WORK INSTRUCTION:
Nothing in the data should be left out or altered when it is retyped.

▼

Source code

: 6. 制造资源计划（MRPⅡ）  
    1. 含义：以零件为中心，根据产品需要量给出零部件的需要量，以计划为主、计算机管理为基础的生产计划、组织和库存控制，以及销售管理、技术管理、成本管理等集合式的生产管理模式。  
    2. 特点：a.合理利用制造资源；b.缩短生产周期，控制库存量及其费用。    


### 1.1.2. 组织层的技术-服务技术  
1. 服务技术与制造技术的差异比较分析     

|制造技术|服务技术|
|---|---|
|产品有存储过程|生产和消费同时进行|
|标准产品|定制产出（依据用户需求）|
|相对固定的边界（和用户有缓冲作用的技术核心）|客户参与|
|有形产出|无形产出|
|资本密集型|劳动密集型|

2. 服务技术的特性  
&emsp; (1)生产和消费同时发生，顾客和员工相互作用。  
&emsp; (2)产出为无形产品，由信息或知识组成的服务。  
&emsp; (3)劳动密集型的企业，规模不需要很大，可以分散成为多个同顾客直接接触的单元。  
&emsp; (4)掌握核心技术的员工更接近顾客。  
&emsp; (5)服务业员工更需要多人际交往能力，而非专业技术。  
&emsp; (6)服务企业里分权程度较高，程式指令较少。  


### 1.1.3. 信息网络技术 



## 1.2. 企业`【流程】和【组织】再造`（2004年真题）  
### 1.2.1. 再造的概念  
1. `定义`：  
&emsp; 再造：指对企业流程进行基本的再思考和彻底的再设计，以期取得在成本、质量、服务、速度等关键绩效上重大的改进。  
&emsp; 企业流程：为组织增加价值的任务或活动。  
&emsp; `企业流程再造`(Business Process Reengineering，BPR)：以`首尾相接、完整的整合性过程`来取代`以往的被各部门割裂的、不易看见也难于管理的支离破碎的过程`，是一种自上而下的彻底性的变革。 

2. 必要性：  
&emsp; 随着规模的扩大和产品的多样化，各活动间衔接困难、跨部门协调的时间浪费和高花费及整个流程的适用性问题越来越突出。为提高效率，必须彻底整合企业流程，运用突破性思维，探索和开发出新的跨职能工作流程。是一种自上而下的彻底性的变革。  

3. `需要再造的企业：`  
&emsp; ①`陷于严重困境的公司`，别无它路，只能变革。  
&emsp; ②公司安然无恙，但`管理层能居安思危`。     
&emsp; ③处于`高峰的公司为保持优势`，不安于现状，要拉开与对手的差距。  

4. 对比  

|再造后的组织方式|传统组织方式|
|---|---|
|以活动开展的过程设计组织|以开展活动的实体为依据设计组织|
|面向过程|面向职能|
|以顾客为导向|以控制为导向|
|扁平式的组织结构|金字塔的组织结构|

▲

REPLY:
Source code

: 6. 制造资源计划（MRPⅡ）  
    1. 含义：以零件为中心，根据产品需要量给出零部件的需要量，以计划为主、计算机管理为基础的生产计划、组织和库存控制，以及销售管理、技术管理、成本管理等集合式的生产管理模式。  
    2. 特点：a.合理利用制造资源；b.缩短生产周期，控制库存量及其费用。    


### 1.1.2. 组织层的技术-服务技术  
1. 服务技术与制造技术的差异比较分析     

|制造技术|服务技术|
|---|---|
|产品有存储过程|生产和消费同时进行|
|标准产品|定制产出（依据用户需求）|
|相对固定的边界（和用户有缓冲作用的技术核心）|客户参与|
|有形产出|无形产出|
|资本密集型|劳动密集型|

2. 服务技术的特性  
&emsp; (1)生产和消费同时发生，顾客和员工相互作用。  
&emsp; (2)产出为无形产品，由信息或知识组成的服务。  
&emsp; (3)劳动密集型的企业，规模不需要很大，可以分散成为多个同顾客直接接触的单元。  
&emsp; (4)掌握核心技术的员工更接近顾客。  
&emsp; (5)服务业员工更需要多人际交往能力，而非专业技术。  
&emsp; (6)服务企业里分权程度较高，程式指令较少。  


### 1.1.3. 信息网络技术 



## 1.2. 企业`【流程】和【组织】再造`（2004年真题）  
### 1.2.1. 再造的概念  
1. `定义`：  
&emsp; 再造：指对企业流程进行基本的再思考和彻底的再设计，以期取得在成本、质量、服务、速度等关键绩效上重大的改进。  
&emsp; 企业流程：为组织增加价值的任务或活动。  
&emsp; `企业流程再造`(Business Process Reengineering，BPR)：以`首尾相接、完整的整合性过程`来取代`以往的被各部门割裂的、不易看见也难于管理的支离破碎的过程`，是一种自上而下的彻底性的变革。 

2. 必要性：  
&emsp; 随着规模的扩大和产品的多样化，各活动间衔接困难、跨部门协调的时间浪费和高花费及整个流程的适用性问题越来越突出。为提高效率，必须彻底整合企业流程，运用突破性思维，探索和开发出新的跨职能工作流程。是一种自上而下的彻底性的变革。  

3. `需要再造的企业：`  
&emsp; ①`陷于严重困境的公司`，别无它路，只能变革。  
&emsp; ②公司安然无恙，但`管理层能居安思危`。     
&emsp; ③处于`高峰的公司为保持优势`，不安于现状，要拉开与对手的差距。  

4. 对比  

|再造后的组织方式|传统组织方式|
|---|---|
|以活动开展的过程设计组织|以开展活动的实体为依据设计组织|
|面向过程|面向职能|
|以顾客为导向|以控制为导向|
|扁平式的组织结构|金字塔的组织结构|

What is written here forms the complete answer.